Data quality control
Before data collection period, data collectors trained about the objective of the research. The principal investigators were given the training about the objective of the study and data collection system by using semi-structured questionnaires in a one-day period. The questionnaires would prepare in English, translated into Amharic and back translated into English to check consistency. Pre-test carried out on 16 PLWHIV positive adults in Amanual health center in Machakele woreda to familiarize the interviewer with the instrument and to check the coherence. To keep the quality of data, principal investigator was checking the questionnaires for its completeness in each day.
Data processing and analysis
Data were checked, coded, cleaned and entered using Epi-Data V.3.1computer program and exported to statistical package for social science (SPSS) version 20 for analysis.

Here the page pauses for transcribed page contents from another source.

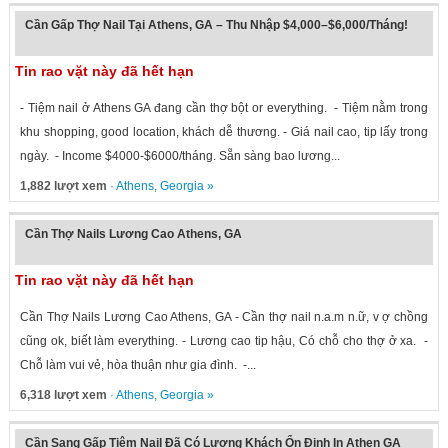
Cần Gấp Thợ Nail Tại Athens, GA – Thu Nhập $4,000–$6,000/Tháng!
Tin rao vặt này đã hết hạn
- Tiệm nail ở Athens GA đang cần thợ bột or everything. - Tiệm nằm trong
khu shopping, good location, khách dễ thương. - Giá nail cao, tip lấy trong
ngày. - Income $4000-$6000/tháng. Sẵn sàng bao lương...
1,882 lượt xem
·
Athens
,
Georgia
»
Cần Thợ Nails Lương Cao Athens, GA
Tin rao vặt này đã hết hạn
Cần Thợ Nails Lương Cao Athens, GA - Cần thợ nail n.a.m n.ữ, v ợ chồng
cũng ok, biết làm everything. - Lương cao tip hậu, Có chỗ cho thợ ở xa. -
Chỗ làm vui vẻ, hòa thuận như gia đình. -...
6,318 lượt xem
·
Athens
,
Georgia
»
Cần Sang Gấp Tiệm Nail Đã Có Lượng Khách Ổn Định In Athen GA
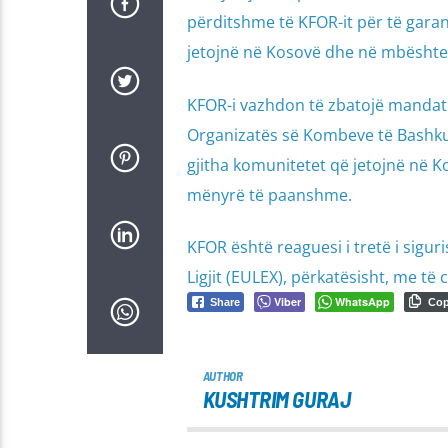
përditshme të KFOR-it për të garan
jetojnë në Kosovë dhe në mbështetje
KFOR-i vazhdon të zbatojë mandatin 
Organizatës së Kombeve të Bashkuara
gjitha komunitetet që jetojnë në Ko
mënyrë të paanshme.
KFOR është reaguesi i tretë i sigur
Ligjit (EULEX), përkatësisht, me të
Viber
WhatsApp
Share
Co
AUTHOR
KUSHTRIM GURAJ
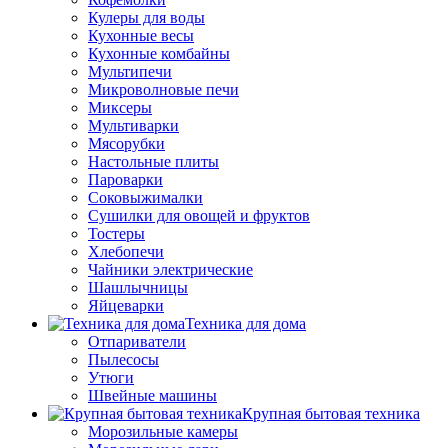
Кулеры для воды
Кухонные весы
Кухонные комбайны
Мультипечи
Микроволновые печи
Миксеры
Мультиварки
Мясорубки
Настольные плиты
Пароварки
Соковыжималки
Сушилки для овощей и фруктов
Тостеры
Хлебопечи
Чайники электрические
Шашлычницы
Яйцеварки
Техника для дома
Отпариватели
Пылесосы
Утюги
Швейные машины
Крупная бытовая техника
Морозильные камеры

The whole data were cleaned to minimize data entry errors and observed the unities of the data as well as, inconsistencies were verified using cross tabulation. Descriptive frequency statistics were run to see the general distribution of the data. Frequencies and proportions used to describe the study subjects in relation to the study variables. Multiple logistic regressions were used to review the predictors of TB in HIV infected adults as the most important statistical method of analysis by using backward logistic regression variable selection technique. All explanatory variables that were associated with the outcome variable in bi-variate analysis with p-value of <0.25 [36] were candidate in the initial logistic regression models of multivariate analysis. The crude and adjusted odds ratios together with their corresponding 95% confidence intervals were computed. A P-value < 0.05 considered declaring a result as statistically significant with the outcome variable.